George Perec s’impose des travaux pratiques et se livre à des exercices d’écriture que le lecteur peut reprendre. Écrire l’espace sur l’espace de la page, c’est une mise en abime sublime et infinie. Les descriptions auxquelles Perec se livre sont systématiques et peuvent sembler artificielles, mais elles découlent du besoin de fixer l’espace, de le délimiter. L’auteur est obsédé par la surface et la frontière. Où commence tel espace ? Pourquoi telle mesure plutôt que telle autre ?

Suivre Perec dans sa quête d’espace m’a tout d’abord semblé facile et très plaisant, comme une promenade en compagnie d’un doux dingue qui connaît une ville ou un quartier comme sa poche. Mais à mesure que les pages se tournaient, le malaise empirait : l’inventaire de Perec n’est pas anodin, ce n’est pas un guide de voyage.
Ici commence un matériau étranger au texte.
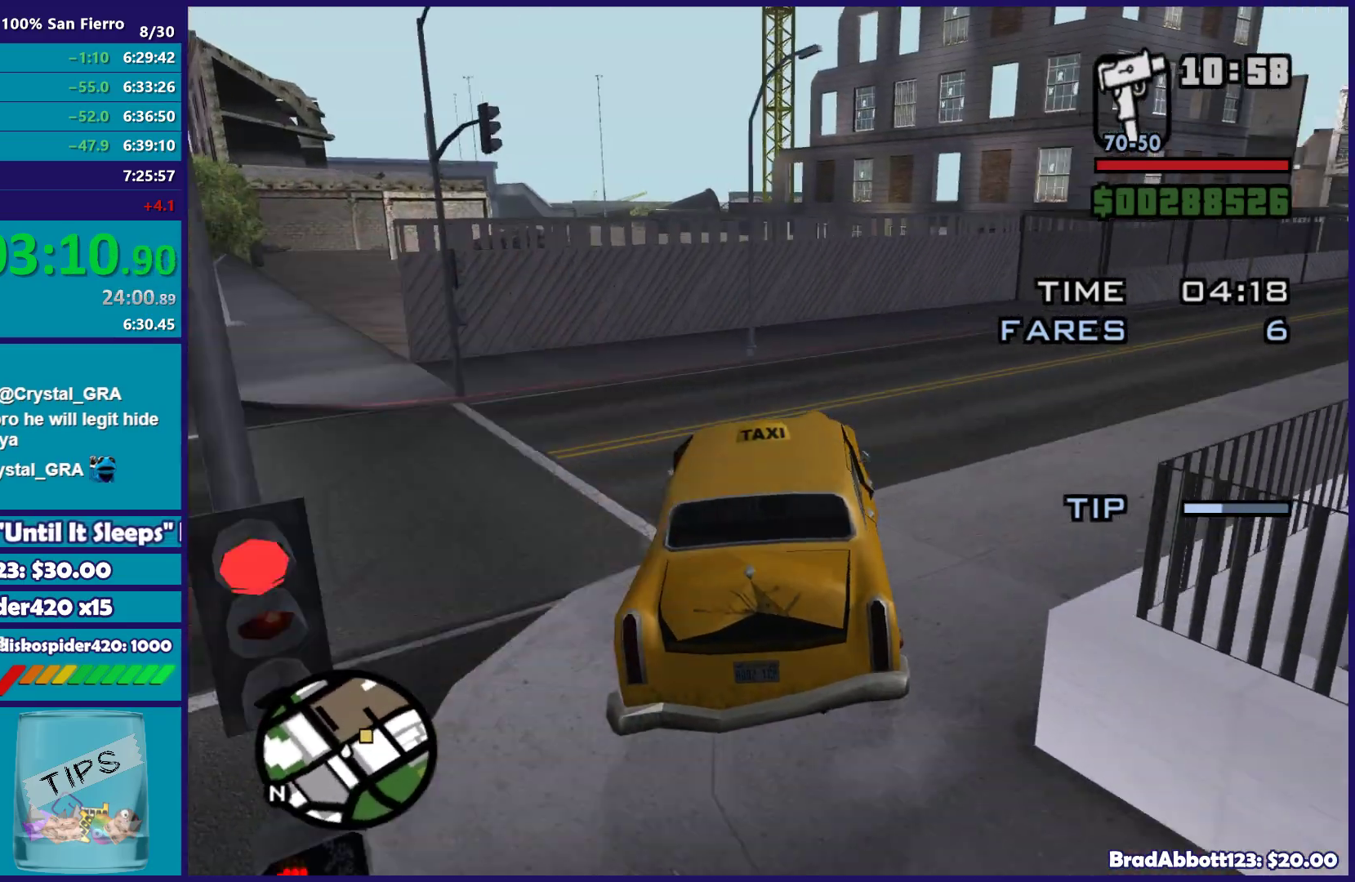
{"buttons": [], "left_stick": "right", "right_stick": "right", "button_events": [[200, "R2", "up"]]}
J’y vois une carte affolée, un besoin de poser des repères pour repousser l’indéfini. Si l’auteur utilise un langage factuel et un peu mécanique, la poésie et la peur sourdent des pages et se mêlent en fin de ligne.

Les Espèces d’espaces de George Perec sont un peu les nôtres, mais les avait-on déjà regardés comme l’auteur les a vus ? Ouvrez le texte de Perec et redécouvrez le monde quotidien, c’est à prendre le vertige !

Posté par Lili Galipette à 10:00 - Mon Alexandrie - Lignes d'affrontement [4] - Permalien [#]

Commentaires sur Espèces d'espaces

  • J'ai le vertige !

    Rien qu'à lire ton billet, ça tournait déjà !!! Sujet intéressant s'il en est et qui peut nous emmener...très loin (ou pas). Je le note ! Si en plus, il t'a été dédicacé par une personne "sûre", je le renote !! Bises

    Posté par Asphodèle, 20 juillet 2011 à 15:11 | | Répondre
  • @ Asphodèle

    Une personne très sûre !
    Un billet programmé, ça fait du bien non ? Parce que ce n'est pas ici que j'aurais eu le temps d'écrire ça !

    Posté par Lili Galipette, 20 juillet 2011 à 15:35 | | Répondre
  • Je suis heureux que ce livre te plaise. Il m'acompagne dans mes pensées, dans ma découverte du monde, je suis heureux s'il peut faire de même pour toi.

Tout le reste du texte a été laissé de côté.